◆ EXERCISE SET ◆
1) In the commentary on mid-list literary fiction, what happened to the unsold copies that publishers had shipped to bookstores?
2) Extend the commentary on mid-list literary fiction, picking up after its final sentence.

◆ TEXT SHOWN ◆
===============

You see, it works like this.  "Mid-list," at least as Packer is referring to it, is code for books that people don't buy.  (He's talking about mid-list literary fiction, not mid-list genre, like romance novels, which sell well.)  These books may not sell well because they are too artistically challenging, because they don't fit into a popular genre, or simply because they aren't that good.  The thing is, the big publishers used to have a system that worked reasonably well to push books through the distribution channels that no one was interested in.  They would ship off a bunch to bookstores, make sure they were placed in prominent places for a little while and then they would have book reviewers try to gin up sales and hope the shop owners would try to shove them on people.  And thus a few of these books, not a lot, would get sold to people walking into the store looking for something else.  The rest would be pulped (a huge waste resources but if you don't print them and force them out there, none would be bought).  Of course, the trick was to keep moving different books through the system, freeing up self-space and giving reviewers hooked into the system something new to talk about.  Kind of like the way the Hollywood Studios run lower budgeted movies through the movie theaters.

Amazon, and self-publishing, have killed that model.  People are less likely to wander into a book store and buy something they weren't interested in.  They can check on-line and find anything they want.  They don't need to take a chance on a big publishers flavor-of-the-month.  They can make connection with authors they like.  They can find obscure books that interest them.  That is, people have more choices, so they don't need to buy books just because publishers decided they should be placed on the front shelves for a few weeks and the New York Times writes them up.

There were some talented writers who benefited from this old arrangement, and it must be a little frustrating for them.  And some of them might have written beautiful challenging art, and some of them might have gone on to write something for more popular tastes, but will become discouraged because they can't get advances for their less popular stuff.   But ultimately, it's the big publishers decision not to support those kinds of books and authors.  Their old brick and mortar machine isn't working as good anymore, but that doesn't prevent them from paying advances (they have record profits) and from trying to promote those same books on-line (through Amazon, for example).  But they don't want to.

Why?  Presumably, they can't justify the expense on even a basic level these days.  Shipping the books out to stores, only to have them not be bought and returned and pulped, just doesn't make sense.  But that still doesn't explain why they can't do something with that material on-line (to justify an real advance).  And I think the answer is, and the publishers know, in most cases, most of those books were marginal anyway.  I suspect a ton of these mid-list deals were simply favors to various connected writers, and connected agents.  The reason literary agents are freaking out is because they can't deliver these kind of publishing deals for books no one wants to read anymore.  The issue isn't supporting great literature, it's supporting marginal writers who want to think they are writing great literature.  That is, a bunch of elitist twerps who can't hack any completion without the pull of a big publisher putting their pompous novels on the front shelf.  Because if they had any real audience for their material, they would be leaping at the self-publishing revolution, rather than fighting for marginal advances.  They would be interested in readers and sales, not advances.  Regardless, there's still nothing stopping the big publishers from supporting "important" (i.e. less popular) literary fiction, but since sales are down, why not squeeze these guys and blame Amazon?

===============

◆ Saved entries ◆
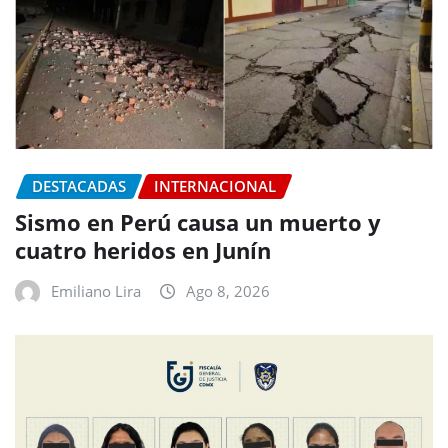
DESTACADAS
INTERNACIONAL
Sismo en Perú causa un muerto y
cuatro heridos en Junín
Emiliano Lira
Ago 8, 2026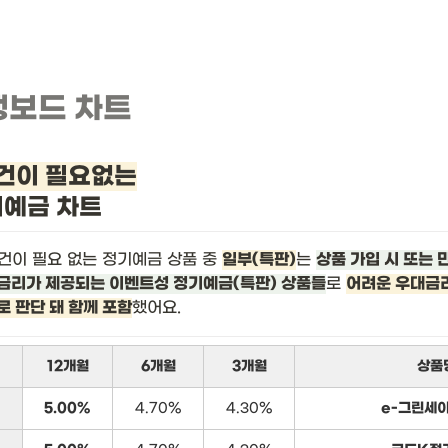
뱅보드 차트
건이 필요없는
기예금 차트
건이 필요 없는 정기예금 상품 중 
일부(특판)
는 
상품 가입 시 또는 
금리가 제공되는 이벤트성 정기예금(특판) 상품들
로 
어려운 우대금리
로 판단 돼 함께 포함
했어요.
12개월
6개월
3개월
상품
5.00%
4.70%
4.30%
e-그린세이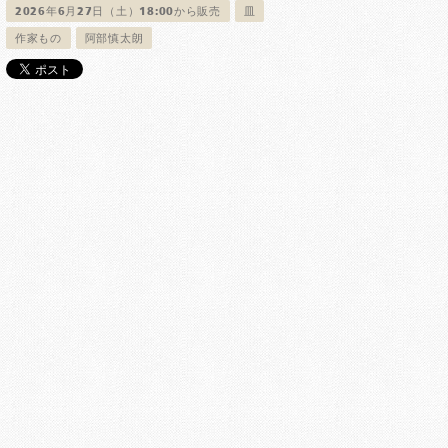
2026年6月27日（土）18:00から販売
皿
作家もの
阿部慎太朗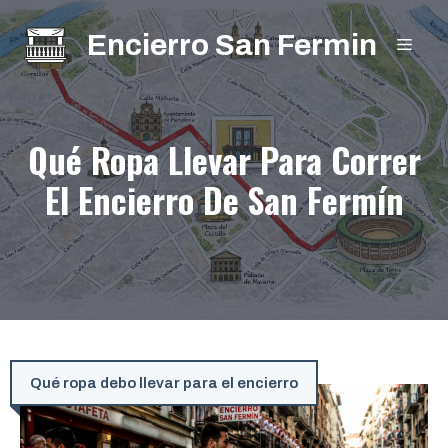
Saltar
Encierro San Fermin
al
MEN
contenido
Qué Ropa Llevar Para Correr
El Encierro De San Fermín
Qué ropa debo llevar para el encierro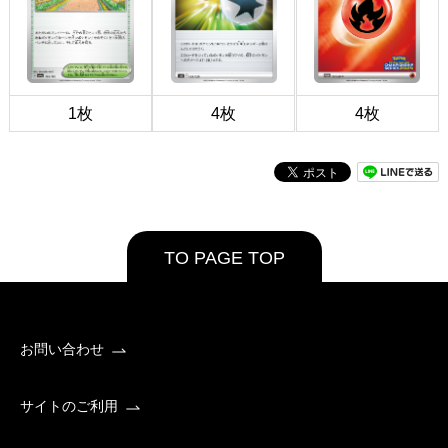
1枚
4枚
4枚
TO PAGE TOP
お問い合わせ
サイトのご利用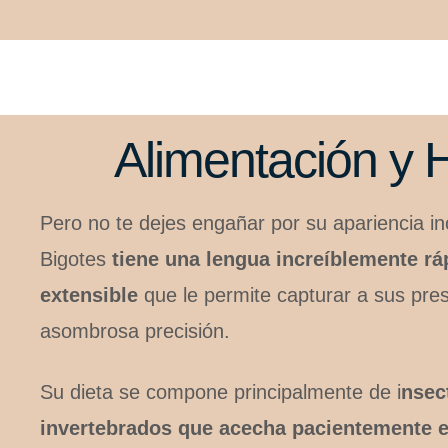
Alimentación y H
Pero no te dejes engañar por su apariencia i
Bigotes
tiene una lengua increíblemente rá
extensible
que le permite capturar a sus pres
asombrosa precisión.
Su dieta se compone principalmente de i
nsec
invertebrados que acecha pacientemente e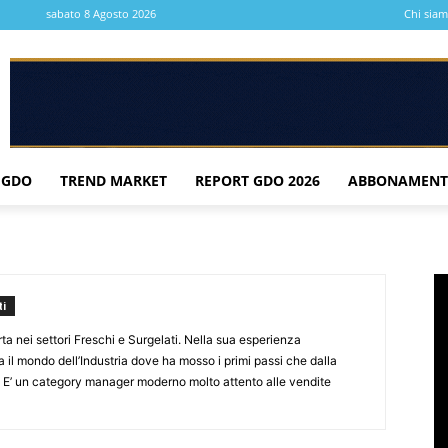
sabato 8 Agosto 2026
Chi sia
 GDO
TREND MARKET
REPORT GDO 2026
ABBONAMENT
i
a nei settori Freschi e Surgelati. Nella sua esperienza
 il mondo dell’Industria dove ha mosso i primi passi che dalla
E’ un category manager moderno molto attento alle vendite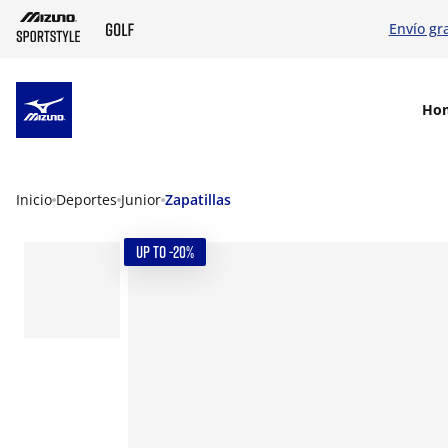
Envío gr
SKIP TO MAIN CONTENT
Ho
Inicio
Deportes
Junior
Zapatillas
UP TO -20%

===============

◆ RESPONSES ◆
1) They were pulped.

2)
The other big danger to the big publishing world, that Packer doesn't touch on, is that genre novels are were the real money is, and genre writers are the ones that are abandoning the Trads like crazy.  And this is because they have been ripped of for a long time.  They got paid lousy advances, and lousy cuts of sales, so the Trads would have money for those vanity deals on literary fiction.  That's  the bigger problem the Trads have to face.  But Packer doesn't talk much about genre fiction, because he's more worried about "ideas" and "art" and genre fiction is too low class to count as literature.

Packers ends with an argument that gatekeepers (the big publishers) are somehow barriers to a complete commercialization of ideas.  It's an argument that simply makes no sense in the context of what he has written in the previous 12,000 words, and it flatly makes no sense at all.  Presumably it is terrible that anyone can publish a book because it might hurt a tiny group of mid-list writers who won't work without advances?  Presumably great artists won't do work unless they have the support of giant publishing houses?  Aren't the big publishers responsible for breaking fiction into so many specific commercial categories that certain ideas couldn't be published before the self-publishing revolution?  The good gatekeepers arguement makes no sense, and that's why Packer has to stuff so much conflicting information ahead of it.  And that's why he can't even talk about any potential advantage to the self-publishing revolution.

So let me talk about how self-publishing helps the world, and ideas and art.  Did grandpa write a book about his WWII experiences?  Why not self-publish it and give him and his buddies at the VA copies?  Isn't it nice you can do that now thanks to Amazon?  And who knows, a historian in Europe might stumble upon it and it fills in some important information about the Battle of the Bulge.  Seems like society benefits from that.  And guess what, real artists, who don't need advances, can publish the most challenging artistic works now.  Kids can write their own books and as they grow, become better artists.  History buffs can write their own books.  Dinosaur porn is now available.  And lots, and lots of self-publishing writers are making money in genre fiction.  And some of that genre fiction might actually be art as valuable as "literary" fiction.  And guess what, graphic artists are making money designing covers for self-published books.  (And the good one's quickly raise their prices.)  Editors are making money proofing them.  Blogs are making money giving advice.  Toys based on self-published sci-fi books are getting Kickstarter funding.  Soon popular movies will be based on them.  An entire new ecosystem is being created around self-publishing.  One that is already larger, and is bound to be much, much larger than the old one it is replacing.

Maybe some of the people who are making money in this new ecosystem centered around a love of writing and books and art, are the people who are being replaced by robots doing the Amazon warehouse work that wasn't nearly as much fun.  That's what I hope.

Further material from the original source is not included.